EXTRACTED TEXT:
Wood Group acquires Amec Foster Wheeler in £2.2bn deal

Robin WatsonOil services company Wood Group has unveiled a £2.2 billion recommended all-share offer for Amec Foster Wheeler.

Wood Group says it can achieve “significant additional revenue growth opportunities”. The combined group will be worth £5bn and will seek £110 million of annual savings.

Under the terms proposed each Amec Foster Wheeler Shareholder will receive 0.75 new Wood Group shares.

Based on the closing price of £7.52 per Wood Group share on 10 March the deal is equal to £5.64 per Amec Foster Wheeler share and a 28.7% premium to the 30 trading day average price of £4.53.

Amec Foster Wheeler shareholders will own approximately 44% of the share capital of the combined group.

Robin Watson (pictured) and David Kemp, currently CEO and CFO of Wood Group respectively, will continue as CEO and CFO of the combined group.  Ian Marchant will continue as chairman.

Four Amec Foster Wheeler directors will join the board of the combined group, with Roy Franklin joining as deputy chairman and senior independent director.

Mr Marchant said: “The combination represents a transformational transaction for Wood Group, which accelerates our strategy and creates a global leader in project, engineering and technical services delivery across a range of industrial sectors.”

He added that it “extends the scale and scope of our services, deepens our existing customer relationships, facilitates further development of our technology-enabled solutions and broadens our end market, geographic and customer exposure.”

The new company would be an “asset-light business of greater scale and enhanced capability”, he said, diversified across the oil & gas, chemicals, renewables, environment & infrastructure and mining segments.

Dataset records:
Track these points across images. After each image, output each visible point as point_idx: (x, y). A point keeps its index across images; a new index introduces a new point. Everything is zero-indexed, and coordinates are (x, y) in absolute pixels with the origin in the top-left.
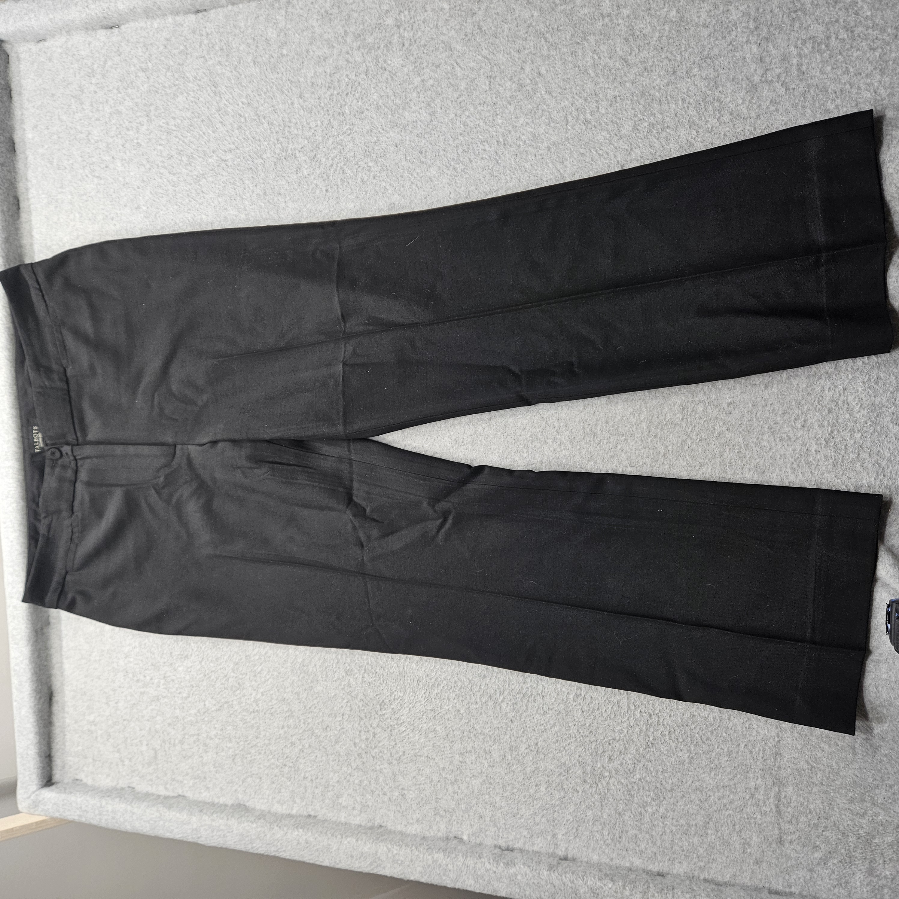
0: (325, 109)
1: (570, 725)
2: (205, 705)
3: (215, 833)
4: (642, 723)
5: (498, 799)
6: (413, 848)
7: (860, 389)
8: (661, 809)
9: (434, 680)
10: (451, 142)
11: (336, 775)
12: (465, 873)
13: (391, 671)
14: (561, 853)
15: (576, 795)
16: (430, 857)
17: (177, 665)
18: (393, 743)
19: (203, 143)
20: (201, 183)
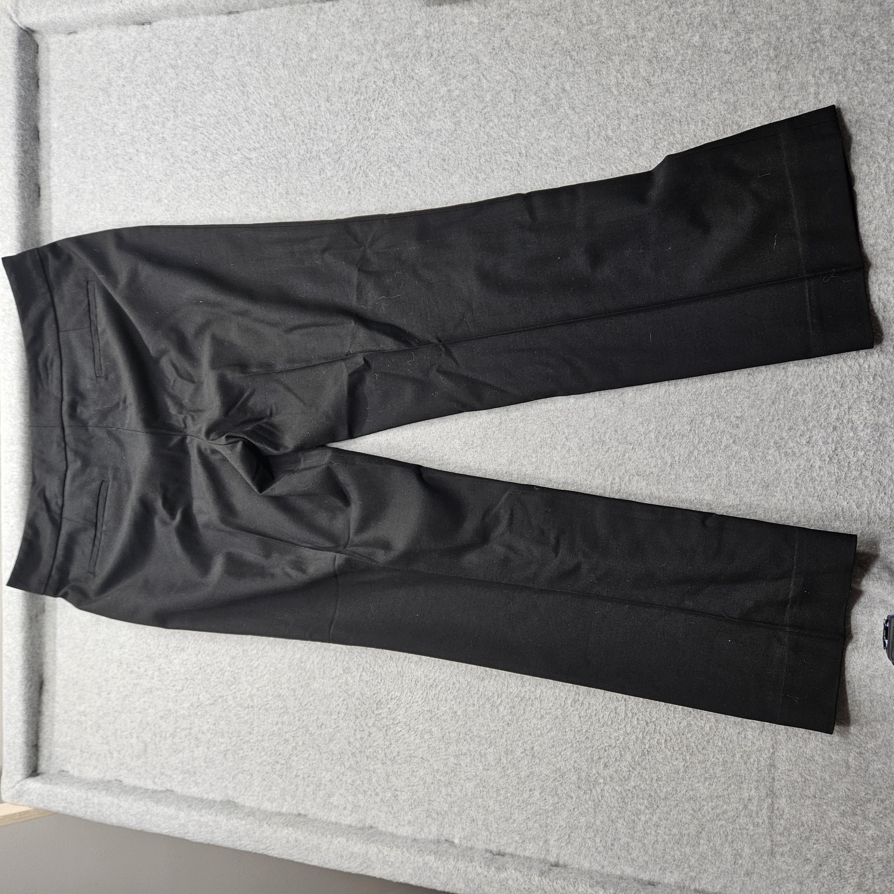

YOUR INSTRUCTIONS: Reproduce the article about the Wood Group deal in full, word for word. Rely solely on the article about the Wood Group deal.

SOLUTION FOR THIS EXERCISE:
Wood Group acquires Amec Foster Wheeler in £2.2bn deal

Robin WatsonOil services company Wood Group has unveiled a £2.2 billion recommended all-share offer for Amec Foster Wheeler.

Wood Group says it can achieve “significant additional revenue growth opportunities”. The combined group will be worth £5bn and will seek £110 million of annual savings.

Under the terms proposed each Amec Foster Wheeler Shareholder will receive 0.75 new Wood Group shares.

Based on the closing price of £7.52 per Wood Group share on 10 March the deal is equal to £5.64 per Amec Foster Wheeler share and a 28.7% premium to the 30 trading day average price of £4.53.

Amec Foster Wheeler shareholders will own approximately 44% of the share capital of the combined group.

Robin Watson (pictured) and David Kemp, currently CEO and CFO of Wood Group respectively, will continue as CEO and CFO of the combined group.  Ian Marchant will continue as chairman.

Four Amec Foster Wheeler directors will join the board of the combined group, with Roy Franklin joining as deputy chairman and senior independent director.

Mr Marchant said: “The combination represents a transformational transaction for Wood Group, which accelerates our strategy and creates a global leader in project, engineering and technical services delivery across a range of industrial sectors.”

He added that it “extends the scale and scope of our services, deepens our existing customer relationships, facilitates further development of our technology-enabled solutions and broadens our end market, geographic and customer exposure.”

The new company would be an “asset-light business of greater scale and enhanced capability”, he said, diversified across the oil & gas, chemicals, renewables, environment & infrastructure and mining segments.